What I'm trying to do is to find the sum of the surrounding elements of an binary array
For example
[1 0 0 1;
1 0 1 0;
0 0 1 1;
1 0 0 0]
would return
[1 3 2 1;
1 4 3 3;
2 4 2 2;
0 2 2 2]
but is there a way to do so without using conv2? as I dont really understand what conv2 does

 Accepted Answer

Timmy
Timmy on 15 Jan 2015
You can padded the array with 0's on all side.

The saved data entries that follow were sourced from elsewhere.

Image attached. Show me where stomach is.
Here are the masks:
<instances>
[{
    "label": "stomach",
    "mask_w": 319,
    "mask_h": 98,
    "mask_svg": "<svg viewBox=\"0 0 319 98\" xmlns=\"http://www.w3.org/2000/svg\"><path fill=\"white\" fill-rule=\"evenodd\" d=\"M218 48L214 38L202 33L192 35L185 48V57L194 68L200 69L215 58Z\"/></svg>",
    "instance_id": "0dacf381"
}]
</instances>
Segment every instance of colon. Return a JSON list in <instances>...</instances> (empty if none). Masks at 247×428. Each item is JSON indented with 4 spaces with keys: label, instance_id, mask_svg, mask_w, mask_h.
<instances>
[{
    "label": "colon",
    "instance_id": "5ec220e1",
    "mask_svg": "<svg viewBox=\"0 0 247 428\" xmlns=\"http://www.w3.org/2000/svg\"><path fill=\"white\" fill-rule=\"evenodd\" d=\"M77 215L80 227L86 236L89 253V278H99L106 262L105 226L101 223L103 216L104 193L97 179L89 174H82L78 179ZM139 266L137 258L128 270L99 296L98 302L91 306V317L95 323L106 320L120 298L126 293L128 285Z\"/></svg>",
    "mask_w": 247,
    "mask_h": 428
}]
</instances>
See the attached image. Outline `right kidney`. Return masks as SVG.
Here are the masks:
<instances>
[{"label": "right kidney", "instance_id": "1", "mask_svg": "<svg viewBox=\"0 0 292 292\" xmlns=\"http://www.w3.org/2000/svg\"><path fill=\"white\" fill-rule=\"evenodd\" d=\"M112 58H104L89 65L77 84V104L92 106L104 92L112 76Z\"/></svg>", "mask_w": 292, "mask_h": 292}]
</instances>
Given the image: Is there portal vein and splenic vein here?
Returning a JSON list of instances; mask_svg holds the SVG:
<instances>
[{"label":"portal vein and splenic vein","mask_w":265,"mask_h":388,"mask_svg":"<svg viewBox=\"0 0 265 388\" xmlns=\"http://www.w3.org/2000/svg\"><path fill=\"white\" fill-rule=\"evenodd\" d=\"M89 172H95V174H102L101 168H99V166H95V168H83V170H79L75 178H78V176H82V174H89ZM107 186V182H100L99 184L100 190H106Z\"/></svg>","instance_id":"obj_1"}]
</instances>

Then, run two for-loop to compare A and B.
A = randi([0 1], 100, 100);
B = [1 1 1;1 0 1;1 1 1];
A_prime = zeros(102);
A_prime(2:101,2:101) = A;
Sum = zeros(100);
for i = 2:101
for j = 2:101
Sum(i,j) = sum(sum(A_prime(i-1:i+1,j-1:j+1) == B));
end
end

2 Comments

Vaultec
Vaultec on 16 Jan 2015
Edited: Vaultec on 16 Jan 2015
when I run it and check it with Conv2, the numbers dont match up. It seems that the answer provided by the two for-loop has some values that are 1 more than the correct value attained from running conv2
Also could you explain why sum(A_new(m-1:m+1,n-1:n+1) == B) returns a 3 vector?
If you make B = [1 1 1; 1 -1 1; 1 1 1], -1 can be other number but 0 and 1, then you will get the correct value.
This part "A_prime(i-1:i+1,j-1:j+1) == B" will match a 3x3 matrix from the main matrix A_prime to the window B. That why you got the extra count if the middle value is 0. If they are equal, it will be 1. And if not, then it will be 0. The inner "sum" sums up the column, I believe. The outer "sum" sums up the row.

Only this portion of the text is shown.